Thursday, January 24, 2019

India should protect Rohingya refugees: Fortify Rights

January 24, 2019
India should ensure protections for Rohingya refugees and not force them out of the country, Fortify Rights said today.

“Indian authorities beat and threatened Rohingya refugees, forcing some to flee to Bangladesh in recent days and weeks,” the rights body said in a statement.

Matthew Smith, chief executive officer at Fortify Rights, said, “India should urgently protect Rohingya genocide survivors seeking safety and not force them out of the country.”

“Refugees should never be imprisoned based on their status as refugees. Indian Prime Minister Narendra Modi’s government should immediately release detained refugees, provide the United Nations (UN) access to them, and protect all survivors of atrocities,” he said.
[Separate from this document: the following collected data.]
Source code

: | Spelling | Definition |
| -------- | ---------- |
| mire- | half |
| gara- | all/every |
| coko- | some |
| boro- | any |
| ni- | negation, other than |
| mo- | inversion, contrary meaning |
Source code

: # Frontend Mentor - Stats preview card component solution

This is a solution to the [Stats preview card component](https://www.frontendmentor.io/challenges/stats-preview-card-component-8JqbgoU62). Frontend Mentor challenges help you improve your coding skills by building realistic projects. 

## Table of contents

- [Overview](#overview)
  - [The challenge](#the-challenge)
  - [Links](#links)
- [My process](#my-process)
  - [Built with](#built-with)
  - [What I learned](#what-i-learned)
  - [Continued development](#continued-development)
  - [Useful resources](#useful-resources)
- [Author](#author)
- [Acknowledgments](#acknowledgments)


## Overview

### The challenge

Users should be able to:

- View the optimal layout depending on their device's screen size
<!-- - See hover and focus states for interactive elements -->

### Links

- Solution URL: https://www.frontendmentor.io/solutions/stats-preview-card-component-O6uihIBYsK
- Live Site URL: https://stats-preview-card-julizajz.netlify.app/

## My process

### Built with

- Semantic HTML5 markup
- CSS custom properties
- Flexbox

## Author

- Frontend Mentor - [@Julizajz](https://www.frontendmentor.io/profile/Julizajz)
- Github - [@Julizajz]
According to the statement, Fortify Rights interviewed six Rohingya refugees—including two women—who fled from India to Bangladesh though they were recognised as refugees by the United Nations High Commissioner for Refugees (UNHCR) in India
“Living in India is not safe anymore,” a Rohingya refugee man, 39, recently forced out of India told Fortify Rights. He arrived in Bangladesh from India on January 15 and is now staying at a refugee transit center for new arrivals in Kutupalong refugee camp in Bangladesh’s Cox’s Bazar.

The refugee explained the situation in India, saying they have to pay bribes, and the authorities threaten to force them back to Myanmar.

“My UNHCR card does not help anymore. The Indian authorities came to my house to try to force me to fill out a form with all my biometric information to send me back to Myanmar. After this I was very fearful. I fled,” the rights body quoted the Rohingya man.

Indian Border Security Forces (BSF) reportedly had forced 31 Rohingya refugees towards Bangladesh this week, and then Bangladesh authorities had blocked the group from entering Bangladesh, trapping them on the India-Bangladesh border in a “no man’s land” area near Brahmanbaria.

Indian authorities subsequently arrested and put them in custody in Tripura.

More than 1,300 Rohingya refugees crossed into Bangladesh from India since May 2018, according to Bangladesh’s Refugee Relief and Repatriation Commissioner Abul Kalam. However, the numbers are believed to be much higher.

According to the Indian government, there are an estimated 40,000 Rohingya refugees in India,and estimated 18,000 of them are registered with UNHCR. Many of them escaped mass atrocities in Myanmar since 2012.

Earlier this month, Indian authorities reportedly refouled a Rohingya family of five to Myanmar and, in October 2018, forcibly deported seven Rohingyas to Rakhine though under customary international law, the principle of non-refoulement prohibits states from returning any person on its territory or under its jurisdiction to a country where they may face persecution.

Article 3 of the UN Convention against Torture and Other Cruel, Inhuman or Degrading Treatment or Punishment, to which India is a party, states: “No State Party shall expel, return (‘refoul’) or extradite a person to another State where there are substantial grounds for believing that he [or she] would be in danger of being subjected to torture.”

UN experts have found that conditions are not conducive for Rohingyas to return to Myanmar. For example, on October 24, 2018, the UN Fact Finding Mission Chair Marzuki Darusman warned that the hundreds of thousands of Rohingya who remain in Myanmar still face “an ongoing genocide.”

Fortify Rights urged India and Bangladesh to take coordinated action to address root causes in Myanmar and protect refugees seeking safety.

Matthew Smith said, “Safe returns are inextricably linked to legal accountability for perpetrators of mass atrocities in Myanmar. India should join Bangladesh in working with other UN member states to ensure criminal prosecutions for atrocities committed against Rohingyas in Myanmar.”